Here is my code, thank you for your help!
Marvin Willam
clear all;
DATA_CAST = 'single'; % set to 'single' or 'gpuArray-single' to speed up computations
MASK_PLANE = 'xy'; % set to 'xy' or 'xz' to generate the beam pattern in different planes
USE_STATISTICS = true; % set to true to compute the rms or peak beam patterns, set to false to compute the harmonic beam patterns
% =========================================================================
% DEFINE THE K-WAVE GRID
% =========================================================================
% set the size of the perfectly matched layer (PML)

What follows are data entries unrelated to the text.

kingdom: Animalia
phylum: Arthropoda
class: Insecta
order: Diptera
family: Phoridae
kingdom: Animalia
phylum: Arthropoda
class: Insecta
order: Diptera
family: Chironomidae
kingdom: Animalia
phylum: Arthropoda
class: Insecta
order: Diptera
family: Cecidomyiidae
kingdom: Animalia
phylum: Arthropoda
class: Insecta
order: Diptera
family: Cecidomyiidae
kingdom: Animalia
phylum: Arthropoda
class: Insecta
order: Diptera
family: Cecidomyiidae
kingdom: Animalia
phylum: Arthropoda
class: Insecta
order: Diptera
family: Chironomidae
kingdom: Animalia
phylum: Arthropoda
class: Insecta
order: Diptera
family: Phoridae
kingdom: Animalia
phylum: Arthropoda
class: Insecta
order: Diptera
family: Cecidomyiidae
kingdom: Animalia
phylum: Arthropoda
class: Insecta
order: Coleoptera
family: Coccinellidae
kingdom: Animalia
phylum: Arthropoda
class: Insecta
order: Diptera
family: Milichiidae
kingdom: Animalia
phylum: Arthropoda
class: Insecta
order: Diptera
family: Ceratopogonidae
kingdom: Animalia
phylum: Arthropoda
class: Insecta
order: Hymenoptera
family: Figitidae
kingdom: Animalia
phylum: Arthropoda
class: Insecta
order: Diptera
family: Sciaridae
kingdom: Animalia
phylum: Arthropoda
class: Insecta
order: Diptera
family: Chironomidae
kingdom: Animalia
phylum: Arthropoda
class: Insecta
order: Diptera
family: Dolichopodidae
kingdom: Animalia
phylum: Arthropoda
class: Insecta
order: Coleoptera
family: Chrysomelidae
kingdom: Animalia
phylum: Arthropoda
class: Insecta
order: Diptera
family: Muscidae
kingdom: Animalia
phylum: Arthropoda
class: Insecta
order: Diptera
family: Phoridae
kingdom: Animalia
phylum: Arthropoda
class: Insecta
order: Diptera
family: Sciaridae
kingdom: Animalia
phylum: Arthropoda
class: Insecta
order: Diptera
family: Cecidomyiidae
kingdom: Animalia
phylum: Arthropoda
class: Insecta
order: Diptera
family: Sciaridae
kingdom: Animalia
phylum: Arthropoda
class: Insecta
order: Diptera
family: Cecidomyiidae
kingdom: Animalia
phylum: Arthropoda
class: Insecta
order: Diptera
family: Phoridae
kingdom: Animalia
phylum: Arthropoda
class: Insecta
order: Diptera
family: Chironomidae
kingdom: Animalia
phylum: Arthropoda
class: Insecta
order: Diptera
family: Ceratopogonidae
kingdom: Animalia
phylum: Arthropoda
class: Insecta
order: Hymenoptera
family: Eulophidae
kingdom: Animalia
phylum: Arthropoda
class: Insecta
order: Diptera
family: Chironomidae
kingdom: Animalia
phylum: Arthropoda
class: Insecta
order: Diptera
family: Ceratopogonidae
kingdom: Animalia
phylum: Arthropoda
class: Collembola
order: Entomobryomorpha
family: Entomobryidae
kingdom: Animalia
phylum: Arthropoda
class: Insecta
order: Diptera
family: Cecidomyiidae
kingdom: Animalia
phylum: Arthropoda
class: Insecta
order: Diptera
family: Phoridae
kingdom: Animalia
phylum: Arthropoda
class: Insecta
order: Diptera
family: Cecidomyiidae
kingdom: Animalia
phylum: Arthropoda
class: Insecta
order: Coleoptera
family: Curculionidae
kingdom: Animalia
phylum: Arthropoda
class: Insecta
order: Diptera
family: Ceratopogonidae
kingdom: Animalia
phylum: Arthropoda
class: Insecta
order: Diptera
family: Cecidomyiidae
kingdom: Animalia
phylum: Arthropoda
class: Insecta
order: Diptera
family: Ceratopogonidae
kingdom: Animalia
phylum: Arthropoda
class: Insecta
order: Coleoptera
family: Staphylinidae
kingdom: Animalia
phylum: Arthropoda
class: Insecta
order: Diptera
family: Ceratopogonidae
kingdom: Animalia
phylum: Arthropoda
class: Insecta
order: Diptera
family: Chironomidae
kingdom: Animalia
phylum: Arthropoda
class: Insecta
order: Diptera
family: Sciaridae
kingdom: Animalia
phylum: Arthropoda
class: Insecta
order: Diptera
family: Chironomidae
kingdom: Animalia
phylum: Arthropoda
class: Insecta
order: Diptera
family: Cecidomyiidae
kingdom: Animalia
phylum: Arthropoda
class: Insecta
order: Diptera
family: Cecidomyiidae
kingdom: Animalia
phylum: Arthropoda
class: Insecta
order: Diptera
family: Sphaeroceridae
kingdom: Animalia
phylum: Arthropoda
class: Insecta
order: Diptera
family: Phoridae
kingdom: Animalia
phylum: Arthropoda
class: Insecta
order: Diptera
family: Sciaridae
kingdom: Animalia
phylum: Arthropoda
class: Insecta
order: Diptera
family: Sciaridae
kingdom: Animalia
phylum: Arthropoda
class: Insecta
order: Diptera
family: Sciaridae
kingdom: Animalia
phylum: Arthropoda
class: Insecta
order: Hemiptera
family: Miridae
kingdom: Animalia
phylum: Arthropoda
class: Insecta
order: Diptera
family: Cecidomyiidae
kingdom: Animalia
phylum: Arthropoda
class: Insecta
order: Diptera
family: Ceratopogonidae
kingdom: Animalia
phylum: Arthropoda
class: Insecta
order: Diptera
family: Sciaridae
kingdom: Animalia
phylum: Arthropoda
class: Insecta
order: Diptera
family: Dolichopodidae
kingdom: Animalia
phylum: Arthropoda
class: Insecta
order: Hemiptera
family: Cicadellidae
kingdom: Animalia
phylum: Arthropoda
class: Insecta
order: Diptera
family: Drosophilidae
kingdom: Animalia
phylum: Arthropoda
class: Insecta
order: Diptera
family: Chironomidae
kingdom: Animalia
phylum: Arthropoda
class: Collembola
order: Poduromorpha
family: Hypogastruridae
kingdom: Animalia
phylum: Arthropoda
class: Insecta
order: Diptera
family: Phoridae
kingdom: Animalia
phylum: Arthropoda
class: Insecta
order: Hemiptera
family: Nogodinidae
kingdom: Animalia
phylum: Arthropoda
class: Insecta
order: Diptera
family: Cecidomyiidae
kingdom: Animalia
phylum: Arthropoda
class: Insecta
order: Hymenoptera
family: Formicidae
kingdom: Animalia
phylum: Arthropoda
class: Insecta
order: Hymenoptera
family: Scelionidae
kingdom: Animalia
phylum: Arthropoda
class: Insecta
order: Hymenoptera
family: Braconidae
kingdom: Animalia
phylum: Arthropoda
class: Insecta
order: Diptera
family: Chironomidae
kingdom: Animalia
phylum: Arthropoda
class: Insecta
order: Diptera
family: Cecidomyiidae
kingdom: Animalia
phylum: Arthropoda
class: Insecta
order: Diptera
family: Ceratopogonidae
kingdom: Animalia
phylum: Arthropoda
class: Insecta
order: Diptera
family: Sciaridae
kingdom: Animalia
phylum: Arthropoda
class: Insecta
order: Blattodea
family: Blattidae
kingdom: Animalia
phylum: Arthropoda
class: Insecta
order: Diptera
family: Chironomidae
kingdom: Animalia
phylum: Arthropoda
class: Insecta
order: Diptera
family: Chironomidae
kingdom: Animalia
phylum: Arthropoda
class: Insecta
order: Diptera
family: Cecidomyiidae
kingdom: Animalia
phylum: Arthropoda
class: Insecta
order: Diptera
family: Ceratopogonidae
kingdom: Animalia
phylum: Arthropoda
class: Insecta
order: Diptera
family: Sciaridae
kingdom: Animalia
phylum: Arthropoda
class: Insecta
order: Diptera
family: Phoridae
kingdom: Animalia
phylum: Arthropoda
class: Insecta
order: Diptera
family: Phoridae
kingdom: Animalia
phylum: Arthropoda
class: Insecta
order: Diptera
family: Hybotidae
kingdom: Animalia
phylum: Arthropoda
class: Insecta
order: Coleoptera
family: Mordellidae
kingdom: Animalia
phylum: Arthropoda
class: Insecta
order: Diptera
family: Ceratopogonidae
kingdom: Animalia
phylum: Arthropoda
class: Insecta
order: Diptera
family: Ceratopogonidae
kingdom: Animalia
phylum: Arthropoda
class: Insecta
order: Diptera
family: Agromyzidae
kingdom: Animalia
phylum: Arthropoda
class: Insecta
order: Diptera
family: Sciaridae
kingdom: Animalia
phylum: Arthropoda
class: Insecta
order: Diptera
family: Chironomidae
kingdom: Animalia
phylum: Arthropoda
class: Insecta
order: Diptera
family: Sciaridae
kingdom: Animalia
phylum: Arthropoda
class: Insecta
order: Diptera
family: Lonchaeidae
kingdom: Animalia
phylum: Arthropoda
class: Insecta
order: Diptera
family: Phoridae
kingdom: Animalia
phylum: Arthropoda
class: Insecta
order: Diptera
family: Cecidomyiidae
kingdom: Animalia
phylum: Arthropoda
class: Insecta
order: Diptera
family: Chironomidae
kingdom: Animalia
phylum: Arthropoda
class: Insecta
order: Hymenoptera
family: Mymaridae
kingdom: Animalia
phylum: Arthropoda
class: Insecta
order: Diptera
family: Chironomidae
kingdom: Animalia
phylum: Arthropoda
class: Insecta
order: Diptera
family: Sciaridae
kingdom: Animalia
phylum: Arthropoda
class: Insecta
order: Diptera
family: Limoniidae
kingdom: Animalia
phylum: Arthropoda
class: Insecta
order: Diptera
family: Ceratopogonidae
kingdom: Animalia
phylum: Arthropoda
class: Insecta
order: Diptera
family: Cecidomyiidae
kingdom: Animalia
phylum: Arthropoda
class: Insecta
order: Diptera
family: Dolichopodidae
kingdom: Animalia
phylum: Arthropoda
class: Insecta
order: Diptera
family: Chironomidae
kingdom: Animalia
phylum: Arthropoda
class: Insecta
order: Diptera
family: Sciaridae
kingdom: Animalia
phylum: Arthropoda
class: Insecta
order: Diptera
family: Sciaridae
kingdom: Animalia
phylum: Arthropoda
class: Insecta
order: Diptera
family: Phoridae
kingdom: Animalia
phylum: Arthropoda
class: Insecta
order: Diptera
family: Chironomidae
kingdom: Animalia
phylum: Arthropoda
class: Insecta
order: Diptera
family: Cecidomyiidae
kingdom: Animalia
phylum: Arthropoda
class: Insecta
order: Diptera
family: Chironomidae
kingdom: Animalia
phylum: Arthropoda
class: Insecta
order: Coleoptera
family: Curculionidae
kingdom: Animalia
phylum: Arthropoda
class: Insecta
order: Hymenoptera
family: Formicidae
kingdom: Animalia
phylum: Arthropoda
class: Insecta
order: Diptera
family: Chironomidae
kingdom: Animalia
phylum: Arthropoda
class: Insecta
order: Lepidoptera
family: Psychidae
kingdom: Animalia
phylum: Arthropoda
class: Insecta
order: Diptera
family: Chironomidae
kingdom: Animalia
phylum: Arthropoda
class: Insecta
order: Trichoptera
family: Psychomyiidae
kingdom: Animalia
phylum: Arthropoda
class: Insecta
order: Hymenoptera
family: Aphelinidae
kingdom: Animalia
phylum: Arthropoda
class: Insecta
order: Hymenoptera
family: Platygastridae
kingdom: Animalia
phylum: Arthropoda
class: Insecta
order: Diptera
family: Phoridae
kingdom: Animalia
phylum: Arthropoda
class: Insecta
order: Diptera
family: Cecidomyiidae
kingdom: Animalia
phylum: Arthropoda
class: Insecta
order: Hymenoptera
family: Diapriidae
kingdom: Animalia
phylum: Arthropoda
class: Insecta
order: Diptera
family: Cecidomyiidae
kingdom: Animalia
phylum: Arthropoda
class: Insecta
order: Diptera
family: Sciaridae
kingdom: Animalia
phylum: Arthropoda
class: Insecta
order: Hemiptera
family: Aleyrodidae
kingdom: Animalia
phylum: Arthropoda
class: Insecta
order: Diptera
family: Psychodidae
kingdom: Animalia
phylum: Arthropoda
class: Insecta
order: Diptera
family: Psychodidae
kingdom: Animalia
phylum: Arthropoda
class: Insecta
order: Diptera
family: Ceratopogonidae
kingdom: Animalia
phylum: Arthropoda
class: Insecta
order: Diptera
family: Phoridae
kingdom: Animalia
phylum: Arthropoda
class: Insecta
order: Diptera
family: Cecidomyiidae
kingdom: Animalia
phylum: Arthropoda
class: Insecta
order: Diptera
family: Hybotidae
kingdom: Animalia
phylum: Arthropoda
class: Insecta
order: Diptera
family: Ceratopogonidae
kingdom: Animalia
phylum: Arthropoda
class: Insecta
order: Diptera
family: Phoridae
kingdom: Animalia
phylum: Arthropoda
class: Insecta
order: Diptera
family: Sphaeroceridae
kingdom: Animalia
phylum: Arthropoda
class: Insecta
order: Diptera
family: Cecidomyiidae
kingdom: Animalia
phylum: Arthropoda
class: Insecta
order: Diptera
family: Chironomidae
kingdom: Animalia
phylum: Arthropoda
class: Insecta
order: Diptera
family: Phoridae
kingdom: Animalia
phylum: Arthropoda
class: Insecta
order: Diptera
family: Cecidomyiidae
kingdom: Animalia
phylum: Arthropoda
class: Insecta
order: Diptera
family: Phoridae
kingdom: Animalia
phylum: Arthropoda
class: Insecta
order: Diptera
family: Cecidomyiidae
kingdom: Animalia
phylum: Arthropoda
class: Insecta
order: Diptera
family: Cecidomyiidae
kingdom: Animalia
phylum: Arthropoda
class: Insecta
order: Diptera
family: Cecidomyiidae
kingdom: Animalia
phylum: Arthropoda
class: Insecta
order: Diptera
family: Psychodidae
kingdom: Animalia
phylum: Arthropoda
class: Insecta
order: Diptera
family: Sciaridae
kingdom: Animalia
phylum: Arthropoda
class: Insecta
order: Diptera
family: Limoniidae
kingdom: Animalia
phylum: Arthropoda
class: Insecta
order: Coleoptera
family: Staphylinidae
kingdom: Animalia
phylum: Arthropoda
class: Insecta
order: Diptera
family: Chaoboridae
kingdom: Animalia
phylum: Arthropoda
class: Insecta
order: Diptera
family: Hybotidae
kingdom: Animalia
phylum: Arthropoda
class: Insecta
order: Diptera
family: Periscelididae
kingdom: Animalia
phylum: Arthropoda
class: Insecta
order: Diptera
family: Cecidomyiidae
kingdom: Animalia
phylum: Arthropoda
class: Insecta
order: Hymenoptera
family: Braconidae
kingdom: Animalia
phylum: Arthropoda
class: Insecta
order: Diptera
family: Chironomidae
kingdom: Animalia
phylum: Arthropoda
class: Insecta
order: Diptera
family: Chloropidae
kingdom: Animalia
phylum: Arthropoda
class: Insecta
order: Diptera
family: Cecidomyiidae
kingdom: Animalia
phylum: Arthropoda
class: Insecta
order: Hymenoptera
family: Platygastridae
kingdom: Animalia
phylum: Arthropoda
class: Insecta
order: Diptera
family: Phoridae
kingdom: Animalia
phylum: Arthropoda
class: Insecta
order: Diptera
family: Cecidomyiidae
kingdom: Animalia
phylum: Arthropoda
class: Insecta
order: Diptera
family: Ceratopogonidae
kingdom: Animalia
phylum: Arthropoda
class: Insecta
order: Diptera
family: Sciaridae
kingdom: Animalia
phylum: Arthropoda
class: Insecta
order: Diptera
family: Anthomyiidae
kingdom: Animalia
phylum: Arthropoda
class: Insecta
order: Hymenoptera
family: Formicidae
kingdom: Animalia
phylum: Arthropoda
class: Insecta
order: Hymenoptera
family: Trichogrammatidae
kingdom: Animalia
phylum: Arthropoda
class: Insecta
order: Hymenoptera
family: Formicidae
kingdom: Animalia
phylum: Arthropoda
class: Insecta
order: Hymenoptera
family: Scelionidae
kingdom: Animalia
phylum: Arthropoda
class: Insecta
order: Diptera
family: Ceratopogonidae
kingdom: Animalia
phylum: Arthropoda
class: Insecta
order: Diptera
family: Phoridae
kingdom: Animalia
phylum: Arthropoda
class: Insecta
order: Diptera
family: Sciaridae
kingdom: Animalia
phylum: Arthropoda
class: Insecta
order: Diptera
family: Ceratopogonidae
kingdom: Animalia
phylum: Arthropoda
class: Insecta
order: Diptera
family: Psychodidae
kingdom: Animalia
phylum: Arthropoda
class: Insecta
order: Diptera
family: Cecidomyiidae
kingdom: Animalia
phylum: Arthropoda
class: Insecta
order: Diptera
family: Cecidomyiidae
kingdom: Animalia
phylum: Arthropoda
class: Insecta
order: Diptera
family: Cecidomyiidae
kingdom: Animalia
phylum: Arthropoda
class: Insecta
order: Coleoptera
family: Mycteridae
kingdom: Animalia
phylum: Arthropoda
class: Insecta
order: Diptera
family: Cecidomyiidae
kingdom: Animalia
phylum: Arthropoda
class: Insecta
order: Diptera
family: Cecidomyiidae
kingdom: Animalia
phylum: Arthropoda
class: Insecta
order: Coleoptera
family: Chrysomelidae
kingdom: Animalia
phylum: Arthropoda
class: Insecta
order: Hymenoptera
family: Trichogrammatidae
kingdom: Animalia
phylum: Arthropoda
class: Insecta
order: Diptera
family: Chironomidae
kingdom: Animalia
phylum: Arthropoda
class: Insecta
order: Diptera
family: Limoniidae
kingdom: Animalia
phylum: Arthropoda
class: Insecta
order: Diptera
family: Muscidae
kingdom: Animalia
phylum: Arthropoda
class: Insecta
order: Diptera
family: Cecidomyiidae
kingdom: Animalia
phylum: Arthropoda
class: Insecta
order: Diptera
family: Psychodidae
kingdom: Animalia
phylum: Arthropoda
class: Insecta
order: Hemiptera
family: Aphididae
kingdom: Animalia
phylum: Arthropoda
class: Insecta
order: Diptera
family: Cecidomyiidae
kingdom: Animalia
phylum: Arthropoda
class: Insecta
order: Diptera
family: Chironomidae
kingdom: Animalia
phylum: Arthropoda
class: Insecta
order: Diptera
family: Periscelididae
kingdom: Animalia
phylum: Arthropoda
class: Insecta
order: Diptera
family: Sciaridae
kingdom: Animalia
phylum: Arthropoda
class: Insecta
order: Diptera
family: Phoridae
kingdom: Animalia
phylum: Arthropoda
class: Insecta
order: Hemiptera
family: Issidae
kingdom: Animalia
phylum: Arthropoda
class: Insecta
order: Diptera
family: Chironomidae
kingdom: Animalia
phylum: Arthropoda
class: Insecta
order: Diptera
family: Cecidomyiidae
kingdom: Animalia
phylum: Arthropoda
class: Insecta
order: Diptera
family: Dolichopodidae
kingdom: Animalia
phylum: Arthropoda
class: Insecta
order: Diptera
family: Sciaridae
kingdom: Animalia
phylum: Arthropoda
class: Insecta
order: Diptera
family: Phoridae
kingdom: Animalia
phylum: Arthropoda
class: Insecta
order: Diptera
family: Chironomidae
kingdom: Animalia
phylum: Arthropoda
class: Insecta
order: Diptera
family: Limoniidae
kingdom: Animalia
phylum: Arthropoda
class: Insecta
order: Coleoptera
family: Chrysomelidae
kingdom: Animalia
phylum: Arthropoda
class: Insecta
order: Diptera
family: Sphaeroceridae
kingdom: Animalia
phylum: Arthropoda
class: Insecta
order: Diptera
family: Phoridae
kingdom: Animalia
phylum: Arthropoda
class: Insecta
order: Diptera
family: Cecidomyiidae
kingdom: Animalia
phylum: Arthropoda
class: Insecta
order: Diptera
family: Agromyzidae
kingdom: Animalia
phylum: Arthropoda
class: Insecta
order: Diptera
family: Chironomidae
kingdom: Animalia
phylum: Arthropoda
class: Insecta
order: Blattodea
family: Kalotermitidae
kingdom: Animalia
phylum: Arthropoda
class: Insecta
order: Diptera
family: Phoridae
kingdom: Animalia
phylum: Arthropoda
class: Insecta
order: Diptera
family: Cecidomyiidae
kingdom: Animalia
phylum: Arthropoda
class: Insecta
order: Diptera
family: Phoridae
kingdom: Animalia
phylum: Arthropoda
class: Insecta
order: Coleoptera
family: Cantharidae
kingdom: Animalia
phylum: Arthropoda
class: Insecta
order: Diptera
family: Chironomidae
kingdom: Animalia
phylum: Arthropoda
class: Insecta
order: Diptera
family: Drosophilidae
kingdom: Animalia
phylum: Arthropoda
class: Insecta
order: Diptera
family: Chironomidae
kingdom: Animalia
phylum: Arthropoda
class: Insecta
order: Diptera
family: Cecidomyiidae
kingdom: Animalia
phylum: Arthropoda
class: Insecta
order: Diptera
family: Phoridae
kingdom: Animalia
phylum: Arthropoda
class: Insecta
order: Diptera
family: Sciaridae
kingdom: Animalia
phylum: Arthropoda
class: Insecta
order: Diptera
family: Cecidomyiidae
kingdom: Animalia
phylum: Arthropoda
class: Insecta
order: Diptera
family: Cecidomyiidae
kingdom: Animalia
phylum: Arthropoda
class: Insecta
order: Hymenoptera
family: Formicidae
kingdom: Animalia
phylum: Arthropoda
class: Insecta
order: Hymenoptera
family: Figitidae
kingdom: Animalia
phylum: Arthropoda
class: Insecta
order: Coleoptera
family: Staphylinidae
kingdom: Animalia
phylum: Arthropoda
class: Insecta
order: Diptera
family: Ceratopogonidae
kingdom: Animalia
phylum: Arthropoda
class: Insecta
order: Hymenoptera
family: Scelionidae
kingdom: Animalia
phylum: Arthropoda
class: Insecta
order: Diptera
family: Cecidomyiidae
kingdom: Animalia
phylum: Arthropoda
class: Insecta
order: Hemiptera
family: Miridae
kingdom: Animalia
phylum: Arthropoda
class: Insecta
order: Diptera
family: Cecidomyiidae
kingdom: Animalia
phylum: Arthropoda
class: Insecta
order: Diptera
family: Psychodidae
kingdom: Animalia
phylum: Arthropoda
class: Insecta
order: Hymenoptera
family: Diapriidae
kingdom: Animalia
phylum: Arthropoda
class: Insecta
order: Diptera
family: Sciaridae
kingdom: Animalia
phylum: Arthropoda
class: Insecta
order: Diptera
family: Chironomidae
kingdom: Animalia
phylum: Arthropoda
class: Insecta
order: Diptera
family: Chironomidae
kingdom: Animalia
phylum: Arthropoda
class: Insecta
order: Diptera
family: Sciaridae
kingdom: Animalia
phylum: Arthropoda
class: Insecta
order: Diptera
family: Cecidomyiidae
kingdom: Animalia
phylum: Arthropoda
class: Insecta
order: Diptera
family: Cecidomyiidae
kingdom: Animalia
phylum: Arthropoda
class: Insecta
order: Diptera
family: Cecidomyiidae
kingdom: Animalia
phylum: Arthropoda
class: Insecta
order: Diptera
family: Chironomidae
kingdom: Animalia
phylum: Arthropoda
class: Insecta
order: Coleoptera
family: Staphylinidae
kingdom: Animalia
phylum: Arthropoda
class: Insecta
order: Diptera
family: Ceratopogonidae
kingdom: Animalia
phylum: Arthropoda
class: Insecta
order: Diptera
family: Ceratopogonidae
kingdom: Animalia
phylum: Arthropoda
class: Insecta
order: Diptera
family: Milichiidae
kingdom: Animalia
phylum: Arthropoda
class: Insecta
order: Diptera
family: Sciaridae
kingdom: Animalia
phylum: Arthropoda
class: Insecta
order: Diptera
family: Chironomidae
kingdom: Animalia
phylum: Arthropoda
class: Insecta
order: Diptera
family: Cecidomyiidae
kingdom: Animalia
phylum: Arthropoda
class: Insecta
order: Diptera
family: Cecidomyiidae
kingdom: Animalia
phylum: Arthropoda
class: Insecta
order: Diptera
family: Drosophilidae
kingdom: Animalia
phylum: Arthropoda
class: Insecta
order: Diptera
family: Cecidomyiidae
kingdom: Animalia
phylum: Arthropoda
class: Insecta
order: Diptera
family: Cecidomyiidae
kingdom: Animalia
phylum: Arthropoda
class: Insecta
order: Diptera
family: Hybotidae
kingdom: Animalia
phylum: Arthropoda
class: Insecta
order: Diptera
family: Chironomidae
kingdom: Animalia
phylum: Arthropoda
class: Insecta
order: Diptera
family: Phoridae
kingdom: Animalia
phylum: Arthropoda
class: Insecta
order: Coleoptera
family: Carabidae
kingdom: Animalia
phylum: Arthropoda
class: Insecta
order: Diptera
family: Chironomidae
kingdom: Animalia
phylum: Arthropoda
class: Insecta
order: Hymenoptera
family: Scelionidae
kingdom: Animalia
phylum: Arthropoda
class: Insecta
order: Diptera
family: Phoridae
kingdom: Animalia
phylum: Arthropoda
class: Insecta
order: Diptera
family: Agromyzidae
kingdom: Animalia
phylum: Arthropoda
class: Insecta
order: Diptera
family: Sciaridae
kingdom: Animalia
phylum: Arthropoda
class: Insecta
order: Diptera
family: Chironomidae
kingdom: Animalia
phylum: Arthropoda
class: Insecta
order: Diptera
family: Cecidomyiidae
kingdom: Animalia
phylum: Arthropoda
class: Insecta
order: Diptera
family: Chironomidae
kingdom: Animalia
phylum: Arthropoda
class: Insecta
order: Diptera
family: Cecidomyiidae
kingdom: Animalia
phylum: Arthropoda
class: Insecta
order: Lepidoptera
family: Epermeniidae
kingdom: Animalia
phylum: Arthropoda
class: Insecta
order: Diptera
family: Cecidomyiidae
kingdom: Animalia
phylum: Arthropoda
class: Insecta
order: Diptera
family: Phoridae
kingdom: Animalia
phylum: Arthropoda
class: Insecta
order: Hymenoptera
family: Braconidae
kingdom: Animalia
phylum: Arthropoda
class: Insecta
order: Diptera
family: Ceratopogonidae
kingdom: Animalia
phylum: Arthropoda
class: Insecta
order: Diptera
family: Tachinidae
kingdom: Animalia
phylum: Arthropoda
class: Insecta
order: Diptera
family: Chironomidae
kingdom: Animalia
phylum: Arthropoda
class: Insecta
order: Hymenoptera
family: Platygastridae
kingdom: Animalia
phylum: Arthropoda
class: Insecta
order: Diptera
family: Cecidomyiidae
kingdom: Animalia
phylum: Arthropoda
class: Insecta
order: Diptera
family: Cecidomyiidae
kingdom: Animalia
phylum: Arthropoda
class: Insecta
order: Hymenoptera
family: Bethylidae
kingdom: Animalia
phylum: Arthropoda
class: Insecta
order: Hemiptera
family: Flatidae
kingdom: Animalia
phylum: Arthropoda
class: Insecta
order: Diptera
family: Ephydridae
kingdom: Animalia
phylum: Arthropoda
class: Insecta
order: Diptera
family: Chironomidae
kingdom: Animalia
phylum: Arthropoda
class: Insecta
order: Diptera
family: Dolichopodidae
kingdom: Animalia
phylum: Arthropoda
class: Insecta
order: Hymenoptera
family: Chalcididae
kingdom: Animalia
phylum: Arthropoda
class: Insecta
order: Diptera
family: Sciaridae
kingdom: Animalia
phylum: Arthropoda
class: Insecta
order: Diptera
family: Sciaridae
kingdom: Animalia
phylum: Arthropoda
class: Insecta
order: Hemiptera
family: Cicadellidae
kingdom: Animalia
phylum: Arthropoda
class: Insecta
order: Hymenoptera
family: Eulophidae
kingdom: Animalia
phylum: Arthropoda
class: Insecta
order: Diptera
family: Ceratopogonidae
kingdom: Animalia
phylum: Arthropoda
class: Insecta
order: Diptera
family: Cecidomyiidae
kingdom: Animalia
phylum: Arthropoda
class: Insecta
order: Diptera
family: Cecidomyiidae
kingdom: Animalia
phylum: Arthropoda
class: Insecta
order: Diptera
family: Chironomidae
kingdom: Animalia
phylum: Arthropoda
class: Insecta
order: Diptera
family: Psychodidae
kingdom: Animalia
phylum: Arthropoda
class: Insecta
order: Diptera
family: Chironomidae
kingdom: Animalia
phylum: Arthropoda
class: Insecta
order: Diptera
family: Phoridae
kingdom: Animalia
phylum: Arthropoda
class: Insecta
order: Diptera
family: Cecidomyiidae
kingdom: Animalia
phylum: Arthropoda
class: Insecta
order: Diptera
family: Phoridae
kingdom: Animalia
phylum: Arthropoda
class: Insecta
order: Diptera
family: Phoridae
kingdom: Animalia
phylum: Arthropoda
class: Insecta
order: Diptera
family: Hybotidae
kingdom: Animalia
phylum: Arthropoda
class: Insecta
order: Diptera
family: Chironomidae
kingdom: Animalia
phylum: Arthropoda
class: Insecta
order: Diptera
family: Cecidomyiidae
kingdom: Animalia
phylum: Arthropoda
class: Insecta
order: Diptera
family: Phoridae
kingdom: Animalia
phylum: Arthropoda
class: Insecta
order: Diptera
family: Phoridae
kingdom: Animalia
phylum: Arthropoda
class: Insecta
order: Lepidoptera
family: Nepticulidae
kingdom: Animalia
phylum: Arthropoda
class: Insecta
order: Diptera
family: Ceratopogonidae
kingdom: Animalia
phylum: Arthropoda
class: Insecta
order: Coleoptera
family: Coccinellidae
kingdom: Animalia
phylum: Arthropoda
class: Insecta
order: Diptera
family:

PML_X_SIZE = 20; % [grid points]
PML_Y_SIZE = 10; % [grid points]
PML_Z_SIZE = 10; % [grid points]
% set total number of grid points not including the PML
Nx = 128 - 2*PML_X_SIZE; % [grid points]
Ny = 64 - 2*PML_Y_SIZE; % [grid points]
Nz = 64 - 2*PML_Z_SIZE; % [grid points]
% set desired grid size in the x-direction not including the PML
x = 40e-3; % [m]
% calculate the spacing between the grid points
dx = x/Nx; % [m]
dy = dx; % [m]
dz = dx; % [m]
% create the k-space grid
kgrid = makeGrid(Nx, dx, Ny, dy, Nz, dz);
% =========================================================================
% DEFINE THE MEDIUM PARAMETERS
% =========================================================================
% define the properties of the propagation medium
medium.sound_speed = 1540; % [m/s]
medium.density = 1000; % [kg/m^3]
medium.alpha_coeff = 0.75; % [dB/(MHz^y cm)]
medium.alpha_power = 1.5;
medium.BonA = 6;
% create the time array
t_end = 6e-4; % [s]
kgrid.t_array = makeTime(kgrid, medium.sound_speed, [], t_end);
% =========================================================================
% DEFINE THE INPUT SIGNAL
% =========================================================================
% define properties of the input signal
source_strength = 1e6; % [Pa]
tone_burst_freq = 16e3; % [Hz]
tone_burst_cycles = 5;
if dx > medium.sound_speed/(2*tone_burst_freq)
fprintf('Warning, grid too coarse for this frequency! \n dx = %dm, must be less than %dm. \n \n', dx, medium.sound_speed/(2*tone_burst_freq));
end
% create the input signal using toneBurst
input_signal = toneBurst(1/kgrid.dt, tone_burst_freq, tone_burst_cycles);
figure
plot(input_signal)
% scale the source magnitude by the source_strength divided by the
% impedance (the source is assigned to the particle velocity)
input_signal = (source_strength./(medium.sound_speed*medium.density)).*input_signal;
figure
plot(input_signal)
sensor.mask = zeros(Nx, Ny, Nz);
sensor.mask(10:10:120, 32, 32) = 1;
source.p_mask = zeros(Nx, Ny, Nz);
source.p_mask(1, 32, 32) = 1;
source.p = input_signal;
input_args = {'DisplayMask', source.p_mask, ...
'PMLInside', false, 'PlotPML', true, 'PMLSize', [PML_X_SIZE, PML_Y_SIZE, PML_Z_SIZE], ...
'DataCast', DATA_CAST, 'DataRecast', true, 'PlotSim', false};
sensor_data = kspaceFirstOrder3D(kgrid, medium, source, sensor, input_args{:});